Provincial Minister for Finance, Mines and Minerals, Balochistan
- Incumbent
- Assumed office 2024

Member Provincial Assembly of Balochistan
- Incumbent
- Assumed office 29 February 2024
- Constituency: PB-33 Kharan

Provincial Minister for Home & Tribal Affairs, Balochistan
- In office 2002–2008

Personal details
- Born: Kharan District, Balochistan, Pakistan
- Party: PMLN (2024-present)

= Mir Shoaib Nosherwani =

Pakistani politician

Mir Shoaib Nosherwani is a Pakistani politician from Kharan District, Balochistan. He has served as a member of the Provincial Assembly of Balochistan on multiple occasions and has held several ministerial positions in the provincial government.

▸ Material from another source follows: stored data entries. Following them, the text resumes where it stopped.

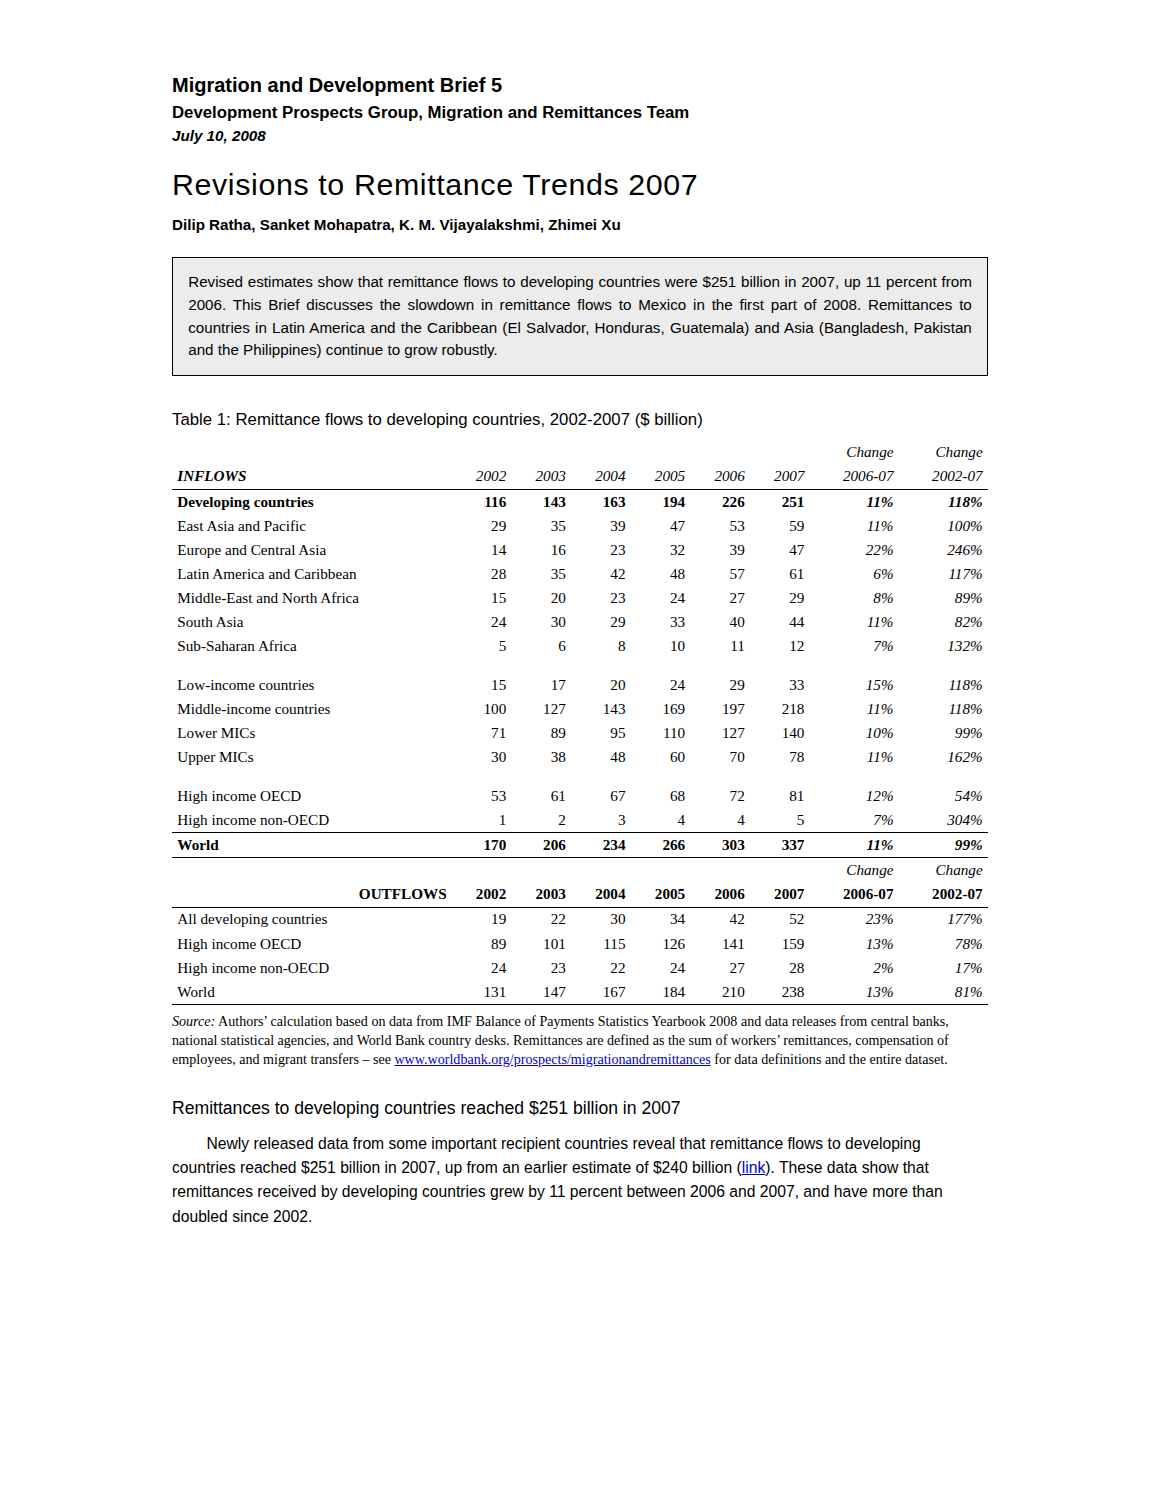Migration and Development Brief 5
Development Prospects Group, Migration and Remittances Team
July 10, 2008
Revisions to Remittance Trends 2007
Dilip Ratha, Sanket Mohapatra, K. M. Vijayalakshmi, Zhimei Xu
Revised estimates show that remittance flows to developing countries were $251 billion in 2007, up 11 percent from 2006. This Brief discusses the slowdown in remittance flows to Mexico in the first part of 2008. Remittances to countries in Latin America and the Caribbean (El Salvador, Honduras, Guatemala) and Asia (Bangladesh, Pakistan and the Philippines) continue to grow robustly.
Table 1: Remittance flows to developing countries, 2002-2007 ($ billion)
| | | | | | | | Change | Change |
| --- | --- | --- | --- | --- | --- | --- | --- | --- |
| INFLOWS | 2002 | 2003 | 2004 | 2005 | 2006 | 2007 | 2006-07 | 2002-07 |
| Developing countries | 116 | 143 | 163 | 194 | 226 | 251 | 11% | 118% |
| East Asia and Pacific | 29 | 35 | 39 | 47 | 53 | 59 | 11% | 100% |
| Europe and Central Asia | 14 | 16 | 23 | 32 | 39 | 47 | 22% | 246% |
| Latin America and Caribbean | 28 | 35 | 42 | 48 | 57 | 61 | 6% | 117% |
| Middle-East and North Africa | 15 | 20 | 23 | 24 | 27 | 29 | 8% | 89% |
| South Asia | 24 | 30 | 29 | 33 | 40 | 44 | 11% | 82% |
| Sub-Saharan Africa | 5 | 6 | 8 | 10 | 11 | 12 | 7% | 132% |
| Low-income countries | 15 | 17 | 20 | 24 | 29 | 33 | 15% | 118% |
| Middle-income countries | 100 | 127 | 143 | 169 | 197 | 218 | 11% | 118% |
| Lower MICs | 71 | 89 | 95 | 110 | 127 | 140 | 10% | 99% |
| Upper MICs | 30 | 38 | 48 | 60 | 70 | 78 | 11% | 162% |
| High income OECD | 53 | 61 | 67 | 68 | 72 | 81 | 12% | 54% |
| High income non-OECD | 1 | 2 | 3 | 4 | 4 | 5 | 7% | 304% |
| World | 170 | 206 | 234 | 266 | 303 | 337 | 11% | 99% |
| | | | | | | | Change | Change |
| OUTFLOWS | 2002 | 2003 | 2004 | 2005 | 2006 | 2007 | 2006-07 | 2002-07 |
| All developing countries | 19 | 22 | 30 | 34 | 42 | 52 | 23% | 177% |
| High income OECD | 89 | 101 | 115 | 126 | 141 | 159 | 13% | 78% |
| High income non-OECD | 24 | 23 | 22 | 24 | 27 | 28 | 2% | 17% |
| World | 131 | 147 | 167 | 184 | 210 | 238 | 13% | 81% |
Source: Authors’ calculation based on data from IMF Balance of Payments Statistics Yearbook 2008 and data releases from central banks, national statistical agencies, and World Bank country desks. Remittances are defined as the sum of workers’ remittances, compensation of employees, and migrant transfers – see www.worldbank.org/prospects/migrationandremittances for data definitions and the entire dataset.
Remittances to developing countries reached $251 billion in 2007
Newly released data from some important recipient countries reveal that remittance flows to developing countries reached $251 billion in 2007, up from an earlier estimate of $240 billion (link). These data show that remittances received by developing countries grew by 11 percent between 2006 and 2007, and have more than doubled since 2002.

He was first elected as a member of the Provincial Assembly of Balochistan in the 2002 general elections, representing Kharan. During his tenure, he served as Provincial Minister for Interior.

He was re-elected to the Provincial Assembly in the 2008 general elections, again representing Kharan, and continued to serve in the provincial government until 2013.

In the 2024 general elections, Nosherwani was once again elected as a member of the Provincial Assembly of Balochistan. He was sworn in as a provincial minister on 19 April 2024 and was assigned the portfolios of Finance, Mines and Mineral Development.

Political career

- 2002: Elected to the Provincial Assembly of Balochistan for the first time.
- 2002–2007: Served as Provincial Minister for Interior.
- 2008: Re-elected to the Provincial Assembly from Kharan.
- 2008–2013: Served as a member of the Provincial Assembly and held a ministerial position.
- 2024: Re-elected to the Provincial Assembly of Balochistan.
- 19 April 2024: Sworn in as Provincial Minister for Finance, Mines and Mineral Development.

== Career ==
Mir Shoaib Nosherwani contested the 2024 general elections as a Pakistan Muslim League (N) candidate from the PB-33 Kharan constituency. He secured 11,207 votes, defeating his closest rival, Sanaullah Baloch of Balochistan National Party (Mengal) who received 9,050 votes.

Nosherwani was first elected to the Provincial Assembly of Balochistan in the 2002 general elections from Kharan. He secured 7476 votes while the runner-up was Muhammad Ashraf of National party who secured 5248 votes. In 2004, he was appointed Provincial Minister for Home affairs of Balochistan, a position he held until 2007.

Mir Shoaib Nosherwani re-elected to the Provincial Assembly of Balochistan in the 2008 general elections as a candidate of PML-Q from constituency PB-46 Kharan. He secured 6473, defeating Lt.General (R) Abdul Qadir Baloch who secured 5054 votes.